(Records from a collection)

'''

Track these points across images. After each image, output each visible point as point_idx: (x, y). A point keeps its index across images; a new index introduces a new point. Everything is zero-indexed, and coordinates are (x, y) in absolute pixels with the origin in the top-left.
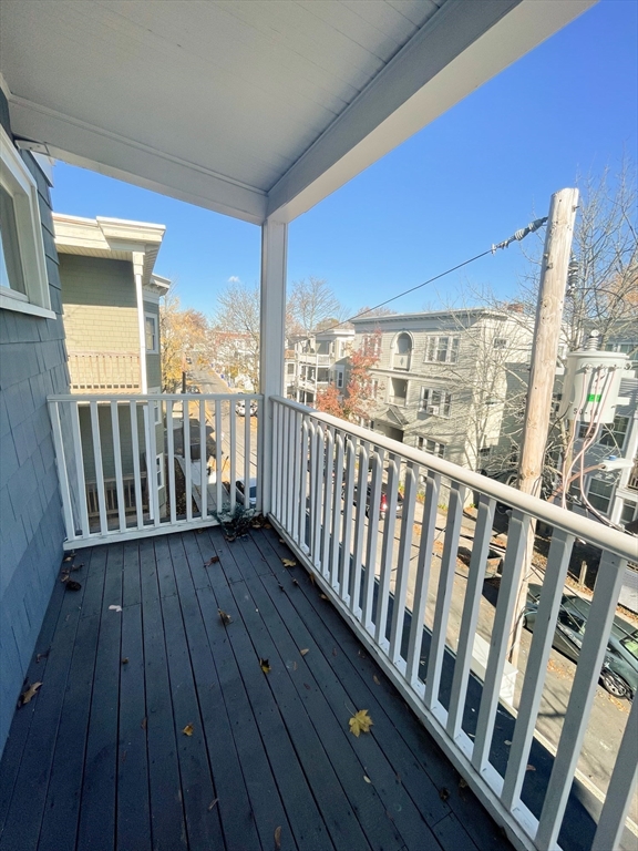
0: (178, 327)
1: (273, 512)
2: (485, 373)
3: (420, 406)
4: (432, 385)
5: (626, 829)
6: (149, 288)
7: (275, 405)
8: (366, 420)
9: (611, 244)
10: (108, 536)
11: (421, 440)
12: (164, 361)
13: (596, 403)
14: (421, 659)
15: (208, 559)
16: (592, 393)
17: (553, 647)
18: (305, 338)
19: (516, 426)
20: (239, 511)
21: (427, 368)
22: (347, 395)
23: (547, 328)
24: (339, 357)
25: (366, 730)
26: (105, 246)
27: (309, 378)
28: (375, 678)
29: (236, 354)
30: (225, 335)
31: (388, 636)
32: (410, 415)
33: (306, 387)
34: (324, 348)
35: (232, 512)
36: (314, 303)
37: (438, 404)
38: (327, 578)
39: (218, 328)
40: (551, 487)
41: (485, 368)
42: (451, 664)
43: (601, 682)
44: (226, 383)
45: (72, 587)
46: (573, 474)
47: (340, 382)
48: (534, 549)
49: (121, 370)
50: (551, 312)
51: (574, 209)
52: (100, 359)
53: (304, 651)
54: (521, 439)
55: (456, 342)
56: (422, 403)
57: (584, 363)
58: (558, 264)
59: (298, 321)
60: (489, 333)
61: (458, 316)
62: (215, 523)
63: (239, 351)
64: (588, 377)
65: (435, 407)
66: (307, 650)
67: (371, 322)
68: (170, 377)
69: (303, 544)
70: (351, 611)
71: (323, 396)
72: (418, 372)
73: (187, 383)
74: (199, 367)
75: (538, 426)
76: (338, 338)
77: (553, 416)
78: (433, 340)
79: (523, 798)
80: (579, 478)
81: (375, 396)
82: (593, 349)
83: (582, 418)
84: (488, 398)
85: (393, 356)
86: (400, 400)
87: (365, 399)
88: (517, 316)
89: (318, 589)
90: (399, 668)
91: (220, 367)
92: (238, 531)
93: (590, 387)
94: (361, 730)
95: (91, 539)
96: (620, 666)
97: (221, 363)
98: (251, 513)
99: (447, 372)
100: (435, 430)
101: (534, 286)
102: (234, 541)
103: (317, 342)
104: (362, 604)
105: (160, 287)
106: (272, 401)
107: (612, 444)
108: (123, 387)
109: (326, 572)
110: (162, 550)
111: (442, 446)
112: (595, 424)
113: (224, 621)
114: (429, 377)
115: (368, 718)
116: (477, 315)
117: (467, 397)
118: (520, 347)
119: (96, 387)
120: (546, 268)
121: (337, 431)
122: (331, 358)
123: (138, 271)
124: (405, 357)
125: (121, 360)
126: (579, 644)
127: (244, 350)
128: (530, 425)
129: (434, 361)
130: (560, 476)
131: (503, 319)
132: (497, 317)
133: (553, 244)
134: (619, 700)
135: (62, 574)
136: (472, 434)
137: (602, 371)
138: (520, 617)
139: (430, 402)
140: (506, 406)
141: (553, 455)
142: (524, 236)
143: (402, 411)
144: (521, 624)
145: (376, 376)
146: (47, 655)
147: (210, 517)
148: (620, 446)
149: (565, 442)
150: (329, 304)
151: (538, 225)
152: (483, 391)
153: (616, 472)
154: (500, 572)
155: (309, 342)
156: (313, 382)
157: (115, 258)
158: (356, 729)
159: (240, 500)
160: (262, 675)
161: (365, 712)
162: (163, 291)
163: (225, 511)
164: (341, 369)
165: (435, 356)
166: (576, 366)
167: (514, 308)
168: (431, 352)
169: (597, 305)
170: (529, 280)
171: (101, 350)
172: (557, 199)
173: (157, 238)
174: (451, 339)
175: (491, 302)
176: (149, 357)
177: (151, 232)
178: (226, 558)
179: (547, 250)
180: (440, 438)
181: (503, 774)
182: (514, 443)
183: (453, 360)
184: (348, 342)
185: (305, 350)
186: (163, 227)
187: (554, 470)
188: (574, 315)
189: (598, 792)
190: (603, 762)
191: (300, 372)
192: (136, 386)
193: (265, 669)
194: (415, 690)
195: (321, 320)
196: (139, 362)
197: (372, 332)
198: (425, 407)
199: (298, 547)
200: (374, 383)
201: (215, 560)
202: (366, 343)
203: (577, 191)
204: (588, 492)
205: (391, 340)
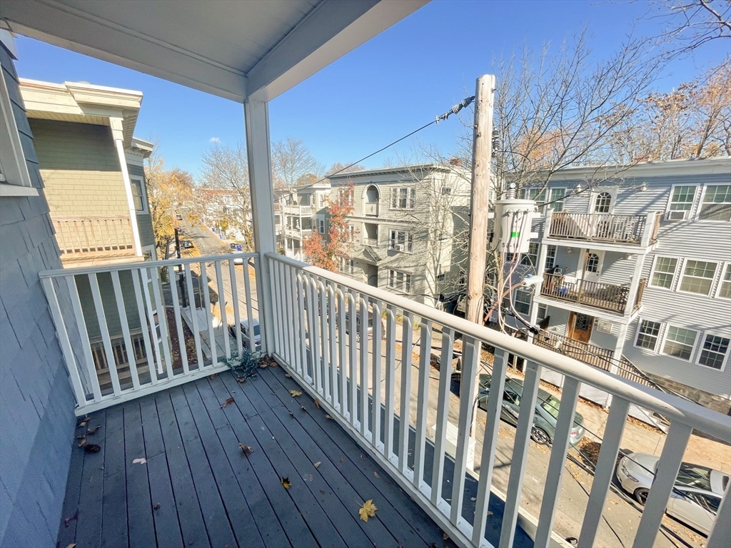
0: (165, 187)
1: (277, 351)
2: (437, 216)
3: (389, 245)
4: (398, 228)
5: (551, 539)
6: (130, 151)
7: (271, 262)
8: (347, 260)
9: (520, 113)
10: (121, 395)
11: (392, 272)
12: (154, 220)
13: (517, 238)
14: (409, 452)
15: (223, 401)
16: (514, 231)
17: (501, 419)
18: (288, 192)
19: (462, 256)
20: (246, 355)
21: (392, 214)
22: (329, 240)
23: (480, 182)
24: (319, 208)
25: (372, 515)
26: (78, 111)
27: (295, 227)
28: (375, 473)
29: (225, 209)
30: (214, 192)
31: (382, 439)
32: (382, 253)
33: (292, 235)
34: (305, 201)
35: (240, 357)
36: (293, 162)
37: (403, 243)
38: (330, 401)
39: (205, 185)
40: (490, 302)
41: (437, 211)
42: (431, 451)
43: (532, 438)
44: (218, 235)
45: (91, 450)
46: (504, 291)
47: (322, 229)
48: (482, 348)
49: (111, 232)
50: (482, 170)
51: (493, 91)
52: (87, 223)
53: (317, 465)
54: (467, 266)
55: (413, 191)
56: (390, 242)
57: (507, 208)
58: (485, 132)
59: (281, 177)
60: (438, 184)
61: (413, 171)
62: (226, 368)
63: (228, 206)
64: (510, 219)
65: (401, 246)
66: (319, 463)
67: (344, 177)
68: (161, 233)
69: (306, 376)
70: (351, 424)
71: (310, 242)
72: (386, 217)
73: (180, 238)
74: (190, 224)
75: (478, 258)
76: (317, 191)
77: (488, 247)
78: (395, 190)
79: (487, 537)
80: (509, 294)
81: (353, 238)
82: (512, 198)
83: (508, 250)
84: (441, 235)
85: (364, 206)
86: (373, 241)
87: (344, 242)
88: (457, 169)
89: (323, 411)
90: (393, 462)
91: (210, 221)
92: (248, 371)
93: (512, 227)
94: (369, 516)
95: (103, 401)
96: (542, 422)
97: (211, 218)
98: (258, 355)
99: (408, 217)
100: (402, 264)
101: (468, 145)
102: (245, 381)
103: (298, 195)
104: (360, 418)
105: (143, 150)
106: (267, 257)
107: (529, 264)
108: (115, 248)
109: (328, 396)
110: (179, 399)
111: (408, 276)
112: (516, 254)
113: (245, 452)
114: (394, 221)
115: (373, 506)
116: (428, 169)
117: (424, 237)
118: (461, 194)
119: (85, 250)
120: (476, 136)
121: (328, 282)
122: (312, 208)
123: (118, 135)
124: (375, 206)
125: (110, 223)
126: (517, 415)
127: (232, 204)
128: (473, 258)
129: (397, 208)
130: (496, 291)
131: (448, 172)
132: (443, 171)
133: (480, 118)
134: (542, 446)
135: (78, 440)
136: (430, 265)
137: (519, 214)
138: (475, 402)
139: (396, 241)
140: (455, 241)
141: (490, 276)
142: (459, 110)
143: (375, 250)
144: (476, 405)
145: (352, 222)
146: (76, 517)
147: (221, 364)
148: (534, 265)
149: (498, 265)
150: (307, 161)
151: (468, 101)
152: (436, 230)
153: (533, 286)
154: (458, 369)
155: (291, 195)
156: (299, 230)
157: (90, 122)
158: (364, 517)
159: (246, 344)
160: (285, 491)
161: (370, 502)
162: (147, 154)
163: (234, 356)
164: (322, 217)
165: (398, 204)
166: (502, 212)
167: (455, 162)
168: (395, 200)
169: (513, 160)
170: (464, 141)
171: (86, 214)
172: (481, 83)
173: (136, 104)
174: (409, 190)
175: (437, 158)
176: (140, 218)
177: (129, 97)
178: (240, 396)
179: (476, 123)
180: (406, 269)
181: (472, 523)
182: (462, 269)
183: (412, 206)
184: (326, 195)
185: (289, 202)
186: (140, 93)
187: (491, 287)
188: (498, 168)
189: (533, 519)
190: (535, 492)
191: (286, 222)
192: (130, 247)
193: (286, 485)
194: (406, 476)
195: (300, 175)
196: (130, 224)
197: (346, 185)
198: (393, 245)
199: (303, 379)
200: (350, 229)
201: (231, 401)
202: (341, 195)
203: (494, 77)
204: (515, 301)
205: (361, 192)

'''

→ **Directions**: Can you render the lines from the start through the one holding "4: (432, 385)", inclusive, as a Markdown table with the columns Row and Line? Skip any blank lines and leave the pictures out.

→ **Answer for the task**:
| Row | Line |
|---|---|
| 1 | Track these points across images. After each image, output each visible point as point_idx: (x, y). A point keeps its index across images; a new index introduces a new point. Everything is zero-indexed, and coordinates are (x, y) in absolute pixels with the origin in the top-left. |
| 2 | 0: (178, 327) |
| 3 | 1: (273, 512) |
| 4 | 2: (485, 373) |
| 5 | 3: (420, 406) |
| 6 | 4: (432, 385) |